═════ Given entries ═════

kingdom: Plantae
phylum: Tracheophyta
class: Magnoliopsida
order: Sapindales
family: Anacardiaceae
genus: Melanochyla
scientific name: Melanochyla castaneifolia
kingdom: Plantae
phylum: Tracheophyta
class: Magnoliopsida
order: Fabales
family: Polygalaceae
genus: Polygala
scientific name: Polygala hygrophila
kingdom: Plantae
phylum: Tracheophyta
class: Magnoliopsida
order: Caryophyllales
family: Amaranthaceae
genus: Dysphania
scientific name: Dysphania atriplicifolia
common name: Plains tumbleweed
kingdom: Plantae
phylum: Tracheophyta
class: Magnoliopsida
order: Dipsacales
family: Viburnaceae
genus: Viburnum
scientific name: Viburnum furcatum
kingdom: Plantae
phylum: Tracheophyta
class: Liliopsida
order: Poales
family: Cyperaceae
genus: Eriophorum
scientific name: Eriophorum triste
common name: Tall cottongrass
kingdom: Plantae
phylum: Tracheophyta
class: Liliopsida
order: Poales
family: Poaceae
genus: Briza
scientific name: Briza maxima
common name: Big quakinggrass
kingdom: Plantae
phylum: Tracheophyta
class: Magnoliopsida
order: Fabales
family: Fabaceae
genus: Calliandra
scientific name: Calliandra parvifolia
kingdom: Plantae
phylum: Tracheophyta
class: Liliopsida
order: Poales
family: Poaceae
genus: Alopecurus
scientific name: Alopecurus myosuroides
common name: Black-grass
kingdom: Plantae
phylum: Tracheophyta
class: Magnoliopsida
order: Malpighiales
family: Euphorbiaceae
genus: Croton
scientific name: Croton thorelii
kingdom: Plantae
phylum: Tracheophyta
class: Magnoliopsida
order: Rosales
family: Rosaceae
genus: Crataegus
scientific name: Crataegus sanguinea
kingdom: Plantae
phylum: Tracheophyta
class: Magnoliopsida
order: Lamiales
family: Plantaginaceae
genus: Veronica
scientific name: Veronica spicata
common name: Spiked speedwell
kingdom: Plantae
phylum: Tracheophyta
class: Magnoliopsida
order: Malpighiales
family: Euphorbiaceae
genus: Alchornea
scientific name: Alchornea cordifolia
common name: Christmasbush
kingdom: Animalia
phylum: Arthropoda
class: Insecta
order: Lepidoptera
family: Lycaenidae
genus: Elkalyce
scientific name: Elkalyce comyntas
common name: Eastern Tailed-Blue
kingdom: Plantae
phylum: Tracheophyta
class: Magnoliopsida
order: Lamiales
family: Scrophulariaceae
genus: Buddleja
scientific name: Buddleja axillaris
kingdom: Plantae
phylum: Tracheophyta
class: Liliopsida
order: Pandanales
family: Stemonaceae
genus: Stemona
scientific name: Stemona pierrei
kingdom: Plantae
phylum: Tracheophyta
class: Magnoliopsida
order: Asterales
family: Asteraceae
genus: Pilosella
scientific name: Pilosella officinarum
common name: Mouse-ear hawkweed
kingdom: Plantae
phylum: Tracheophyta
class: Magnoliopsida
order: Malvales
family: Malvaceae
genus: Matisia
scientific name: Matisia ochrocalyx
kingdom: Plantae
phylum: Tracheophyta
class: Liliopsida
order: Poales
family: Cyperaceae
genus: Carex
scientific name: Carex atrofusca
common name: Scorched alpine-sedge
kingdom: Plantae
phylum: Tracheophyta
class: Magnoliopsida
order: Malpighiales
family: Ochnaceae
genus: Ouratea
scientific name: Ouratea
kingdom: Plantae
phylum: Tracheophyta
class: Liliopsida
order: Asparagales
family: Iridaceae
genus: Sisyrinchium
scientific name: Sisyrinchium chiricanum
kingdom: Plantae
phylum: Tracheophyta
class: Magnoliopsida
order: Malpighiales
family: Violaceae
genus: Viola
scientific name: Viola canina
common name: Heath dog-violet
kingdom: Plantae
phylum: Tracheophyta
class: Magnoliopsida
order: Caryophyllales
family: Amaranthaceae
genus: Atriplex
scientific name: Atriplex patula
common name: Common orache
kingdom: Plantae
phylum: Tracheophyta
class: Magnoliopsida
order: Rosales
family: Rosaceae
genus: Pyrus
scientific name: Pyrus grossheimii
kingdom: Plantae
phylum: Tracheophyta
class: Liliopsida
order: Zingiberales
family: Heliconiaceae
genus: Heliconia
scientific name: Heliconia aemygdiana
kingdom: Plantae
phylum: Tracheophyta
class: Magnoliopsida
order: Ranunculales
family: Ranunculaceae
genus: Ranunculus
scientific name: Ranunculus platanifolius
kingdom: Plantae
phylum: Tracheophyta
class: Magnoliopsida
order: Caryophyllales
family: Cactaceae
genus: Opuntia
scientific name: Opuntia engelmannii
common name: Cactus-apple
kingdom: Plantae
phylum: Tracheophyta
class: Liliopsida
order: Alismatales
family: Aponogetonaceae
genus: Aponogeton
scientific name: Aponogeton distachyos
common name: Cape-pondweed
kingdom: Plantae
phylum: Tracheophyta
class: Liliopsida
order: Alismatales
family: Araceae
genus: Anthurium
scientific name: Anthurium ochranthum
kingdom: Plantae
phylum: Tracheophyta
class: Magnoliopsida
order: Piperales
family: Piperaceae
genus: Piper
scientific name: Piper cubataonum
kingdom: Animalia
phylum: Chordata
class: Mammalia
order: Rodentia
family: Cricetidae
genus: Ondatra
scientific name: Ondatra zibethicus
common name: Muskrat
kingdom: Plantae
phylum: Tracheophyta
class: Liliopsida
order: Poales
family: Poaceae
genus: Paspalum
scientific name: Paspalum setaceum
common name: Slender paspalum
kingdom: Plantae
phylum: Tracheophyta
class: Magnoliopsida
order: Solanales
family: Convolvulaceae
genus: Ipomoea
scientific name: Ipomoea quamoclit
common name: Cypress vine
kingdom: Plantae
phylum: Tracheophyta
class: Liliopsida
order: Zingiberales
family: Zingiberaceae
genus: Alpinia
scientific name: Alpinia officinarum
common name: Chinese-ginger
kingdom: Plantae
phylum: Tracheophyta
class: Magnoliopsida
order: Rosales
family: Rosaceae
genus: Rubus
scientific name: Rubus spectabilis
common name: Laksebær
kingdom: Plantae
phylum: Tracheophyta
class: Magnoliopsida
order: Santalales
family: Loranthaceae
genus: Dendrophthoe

═════

Reproduce every line of the data above without changing anything.

The completed task:
kingdom: Plantae
phylum: Tracheophyta
class: Magnoliopsida
order: Sapindales
family: Anacardiaceae
genus: Melanochyla
scientific name: Melanochyla castaneifolia
kingdom: Plantae
phylum: Tracheophyta
class: Magnoliopsida
order: Fabales
family: Polygalaceae
genus: Polygala
scientific name: Polygala hygrophila
kingdom: Plantae
phylum: Tracheophyta
class: Magnoliopsida
order: Caryophyllales
family: Amaranthaceae
genus: Dysphania
scientific name: Dysphania atriplicifolia
common name: Plains tumbleweed
kingdom: Plantae
phylum: Tracheophyta
class: Magnoliopsida
order: Dipsacales
family: Viburnaceae
genus: Viburnum
scientific name: Viburnum furcatum
kingdom: Plantae
phylum: Tracheophyta
class: Liliopsida
order: Poales
family: Cyperaceae
genus: Eriophorum
scientific name: Eriophorum triste
common name: Tall cottongrass
kingdom: Plantae
phylum: Tracheophyta
class: Liliopsida
order: Poales
family: Poaceae
genus: Briza
scientific name: Briza maxima
common name: Big quakinggrass
kingdom: Plantae
phylum: Tracheophyta
class: Magnoliopsida
order: Fabales
family: Fabaceae
genus: Calliandra
scientific name: Calliandra parvifolia
kingdom: Plantae
phylum: Tracheophyta
class: Liliopsida
order: Poales
family: Poaceae
genus: Alopecurus
scientific name: Alopecurus myosuroides
common name: Black-grass
kingdom: Plantae
phylum: Tracheophyta
class: Magnoliopsida
order: Malpighiales
family: Euphorbiaceae
genus: Croton
scientific name: Croton thorelii
kingdom: Plantae
phylum: Tracheophyta
class: Magnoliopsida
order: Rosales
family: Rosaceae
genus: Crataegus
scientific name: Crataegus sanguinea
kingdom: Plantae
phylum: Tracheophyta
class: Magnoliopsida
order: Lamiales
family: Plantaginaceae
genus: Veronica
scientific name: Veronica spicata
common name: Spiked speedwell
kingdom: Plantae
phylum: Tracheophyta
class: Magnoliopsida
order: Malpighiales
family: Euphorbiaceae
genus: Alchornea
scientific name: Alchornea cordifolia
common name: Christmasbush
kingdom: Animalia
phylum: Arthropoda
class: Insecta
order: Lepidoptera
family: Lycaenidae
genus: Elkalyce
scientific name: Elkalyce comyntas
common name: Eastern Tailed-Blue
kingdom: Plantae
phylum: Tracheophyta
class: Magnoliopsida
order: Lamiales
family: Scrophulariaceae
genus: Buddleja
scientific name: Buddleja axillaris
kingdom: Plantae
phylum: Tracheophyta
class: Liliopsida
order: Pandanales
family: Stemonaceae
genus: Stemona
scientific name: Stemona pierrei
kingdom: Plantae
phylum: Tracheophyta
class: Magnoliopsida
order: Asterales
family: Asteraceae
genus: Pilosella
scientific name: Pilosella officinarum
common name: Mouse-ear hawkweed
kingdom: Plantae
phylum: Tracheophyta
class: Magnoliopsida
order: Malvales
family: Malvaceae
genus: Matisia
scientific name: Matisia ochrocalyx
kingdom: Plantae
phylum: Tracheophyta
class: Liliopsida
order: Poales
family: Cyperaceae
genus: Carex
scientific name: Carex atrofusca
common name: Scorched alpine-sedge
kingdom: Plantae
phylum: Tracheophyta
class: Magnoliopsida
order: Malpighiales
family: Ochnaceae
genus: Ouratea
scientific name: Ouratea
kingdom: Plantae
phylum: Tracheophyta
class: Liliopsida
order: Asparagales
family: Iridaceae
genus: Sisyrinchium
scientific name: Sisyrinchium chiricanum
kingdom: Plantae
phylum: Tracheophyta
class: Magnoliopsida
order: Malpighiales
family: Violaceae
genus: Viola
scientific name: Viola canina
common name: Heath dog-violet
kingdom: Plantae
phylum: Tracheophyta
class: Magnoliopsida
order: Caryophyllales
family: Amaranthaceae
genus: Atriplex
scientific name: Atriplex patula
common name: Common orache
kingdom: Plantae
phylum: Tracheophyta
class: Magnoliopsida
order: Rosales
family: Rosaceae
genus: Pyrus
scientific name: Pyrus grossheimii
kingdom: Plantae
phylum: Tracheophyta
class: Liliopsida
order: Zingiberales
family: Heliconiaceae
genus: Heliconia
scientific name: Heliconia aemygdiana
kingdom: Plantae
phylum: Tracheophyta
class: Magnoliopsida
order: Ranunculales
family: Ranunculaceae
genus: Ranunculus
scientific name: Ranunculus platanifolius
kingdom: Plantae
phylum: Tracheophyta
class: Magnoliopsida
order: Caryophyllales
family: Cactaceae
genus: Opuntia
scientific name: Opuntia engelmannii
common name: Cactus-apple
kingdom: Plantae
phylum: Tracheophyta
class: Liliopsida
order: Alismatales
family: Aponogetonaceae
genus: Aponogeton
scientific name: Aponogeton distachyos
common name: Cape-pondweed
kingdom: Plantae
phylum: Tracheophyta
class: Liliopsida
order: Alismatales
family: Araceae
genus: Anthurium
scientific name: Anthurium ochranthum
kingdom: Plantae
phylum: Tracheophyta
class: Magnoliopsida
order: Piperales
family: Piperaceae
genus: Piper
scientific name: Piper cubataonum
kingdom: Animalia
phylum: Chordata
class: Mammalia
order: Rodentia
family: Cricetidae
genus: Ondatra
scientific name: Ondatra zibethicus
common name: Muskrat
kingdom: Plantae
phylum: Tracheophyta
class: Liliopsida
order: Poales
family: Poaceae
genus: Paspalum
scientific name: Paspalum setaceum
common name: Slender paspalum
kingdom: Plantae
phylum: Tracheophyta
class: Magnoliopsida
order: Solanales
family: Convolvulaceae
genus: Ipomoea
scientific name: Ipomoea quamoclit
common name: Cypress vine
kingdom: Plantae
phylum: Tracheophyta
class: Liliopsida
order: Zingiberales
family: Zingiberaceae
genus: Alpinia
scientific name: Alpinia officinarum
common name: Chinese-ginger
kingdom: Plantae
phylum: Tracheophyta
class: Magnoliopsida
order: Rosales
family: Rosaceae
genus: Rubus
scientific name: Rubus spectabilis
common name: Laksebær
kingdom: Plantae
phylum: Tracheophyta
class: Magnoliopsida
order: Santalales
family: Loranthaceae
genus: Dendrophthoe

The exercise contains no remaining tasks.